REQUIRED ACTIONS:
a - From the article on Obama and Africa, extract the passage starting at "Despite talk of" and ending at "an African Union mission.", both included.
b - Copy the rows verbatim, starting at the first row and ending at the line that contains "Read the value at MAPE.", with both ends included.

EXTRACT:
# # #
The summit, together with Obama’s trip to Africa in 2013, and another visit promised before he leaves office, might go some distance to overcome disappointment that he did not pay the continent more attention in his first term.

The president visited Senegal, South Africa and Tanzania in 2013, promising agricultural, energy and development initiatives.

He had a short visit to Ghana in 2009 — his only visit to sub-Saharan Africa in his first term.

Obama promised during his 2013 trip to Africa to help build “Africa for Africans” and argued that the region’s growing economic potential could help it shake off its reputation as simply a recipient of foreign aid.

Despite talk of the U.S. competing with China for a power grab in Africa, and China pouring billions of dollars of trade and investment into the continent, Obama cautioned against the idea that a new proxy Cold War could play out in Africa, AFP reports.

“This is not a zero-sum game. This is not the Cold War. You’ve got one global market, and if countries that are now entering into middle-income status see Africa as a big opportunity for them, that can potentially help Africa,” Obama told reporters.

Obama also said that countries that saw Africa simply as a source of raw materials would not serve Africans well.

The Obama administration has increased involvement in regional conflicts in Africa. The U.S. military last week started transporting the first elements of a Rwandan battalion to the Central African Republic, where they will join an African Union mission.
# # #
DATA RECORDS:
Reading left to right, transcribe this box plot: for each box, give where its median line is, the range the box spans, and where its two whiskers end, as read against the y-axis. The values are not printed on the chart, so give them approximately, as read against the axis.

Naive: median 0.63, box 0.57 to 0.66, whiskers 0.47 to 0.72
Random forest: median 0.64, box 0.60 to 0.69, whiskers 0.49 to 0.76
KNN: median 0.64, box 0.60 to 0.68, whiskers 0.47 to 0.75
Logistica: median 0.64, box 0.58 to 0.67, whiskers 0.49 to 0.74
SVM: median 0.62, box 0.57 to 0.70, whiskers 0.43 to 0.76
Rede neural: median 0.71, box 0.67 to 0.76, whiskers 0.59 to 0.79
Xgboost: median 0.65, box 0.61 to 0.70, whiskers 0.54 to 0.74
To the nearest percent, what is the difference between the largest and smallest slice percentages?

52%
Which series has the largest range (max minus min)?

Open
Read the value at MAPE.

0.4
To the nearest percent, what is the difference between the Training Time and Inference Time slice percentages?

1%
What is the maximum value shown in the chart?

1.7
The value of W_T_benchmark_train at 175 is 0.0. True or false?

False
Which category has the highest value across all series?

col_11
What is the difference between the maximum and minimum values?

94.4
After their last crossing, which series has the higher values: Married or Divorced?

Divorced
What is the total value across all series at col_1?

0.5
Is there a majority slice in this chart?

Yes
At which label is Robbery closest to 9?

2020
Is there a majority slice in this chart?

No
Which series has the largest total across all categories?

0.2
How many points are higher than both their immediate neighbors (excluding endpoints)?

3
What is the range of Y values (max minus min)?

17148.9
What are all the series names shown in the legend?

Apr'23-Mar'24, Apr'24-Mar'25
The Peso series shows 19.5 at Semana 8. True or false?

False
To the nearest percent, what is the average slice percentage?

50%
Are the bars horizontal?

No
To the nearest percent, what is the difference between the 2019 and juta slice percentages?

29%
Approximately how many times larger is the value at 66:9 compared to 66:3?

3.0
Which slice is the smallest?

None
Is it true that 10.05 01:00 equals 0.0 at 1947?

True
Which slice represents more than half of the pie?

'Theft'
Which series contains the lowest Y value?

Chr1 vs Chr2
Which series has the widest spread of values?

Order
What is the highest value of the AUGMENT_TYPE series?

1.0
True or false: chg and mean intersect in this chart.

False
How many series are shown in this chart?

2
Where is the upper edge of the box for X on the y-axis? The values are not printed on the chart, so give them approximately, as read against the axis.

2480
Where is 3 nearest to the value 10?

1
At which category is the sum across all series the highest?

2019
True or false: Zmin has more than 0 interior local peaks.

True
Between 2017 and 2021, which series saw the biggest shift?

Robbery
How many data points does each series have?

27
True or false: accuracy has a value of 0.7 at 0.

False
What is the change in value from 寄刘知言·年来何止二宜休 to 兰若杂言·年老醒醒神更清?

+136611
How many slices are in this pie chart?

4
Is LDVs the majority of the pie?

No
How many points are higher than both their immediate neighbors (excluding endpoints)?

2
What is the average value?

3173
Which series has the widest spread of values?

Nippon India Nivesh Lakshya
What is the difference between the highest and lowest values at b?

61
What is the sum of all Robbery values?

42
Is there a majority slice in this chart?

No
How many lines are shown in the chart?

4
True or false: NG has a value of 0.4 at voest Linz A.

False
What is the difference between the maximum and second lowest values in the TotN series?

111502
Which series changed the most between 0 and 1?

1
# # #
SOLUTIONS BY TASK:
a -
Despite talk of the U.S. competing with China for a power grab in Africa, and China pouring billions of dollars of trade and investment into the continent, Obama cautioned against the idea that a new proxy Cold War could play out in Africa, AFP reports.

“This is not a zero-sum game. This is not the Cold War. You’ve got one global market, and if countries that are now entering into middle-income status see Africa as a big opportunity for them, that can potentially help Africa,” Obama told reporters.

Obama also said that countries that saw Africa simply as a source of raw materials would not serve Africans well.

The Obama administration has increased involvement in regional conflicts in Africa. The U.S. military last week started transporting the first elements of a Rwandan battalion to the Central African Republic, where they will join an African Union mission.

b -
Reading left to right, transcribe this box plot: for each box, give where its median line is, the range the box spans, and where its two whiskers end, as read against the y-axis. The values are not printed on the chart, so give them approximately, as read against the axis.

Naive: median 0.63, box 0.57 to 0.66, whiskers 0.47 to 0.72
Random forest: median 0.64, box 0.60 to 0.69, whiskers 0.49 to 0.76
KNN: median 0.64, box 0.60 to 0.68, whiskers 0.47 to 0.75
Logistica: median 0.64, box 0.58 to 0.67, whiskers 0.49 to 0.74
SVM: median 0.62, box 0.57 to 0.70, whiskers 0.43 to 0.76
Rede neural: median 0.71, box 0.67 to 0.76, whiskers 0.59 to 0.79
Xgboost: median 0.65, box 0.61 to 0.70, whiskers 0.54 to 0.74
To the nearest percent, what is the difference between the largest and smallest slice percentages?

52%
Which series has the largest range (max minus min)?

Open
Read the value at MAPE.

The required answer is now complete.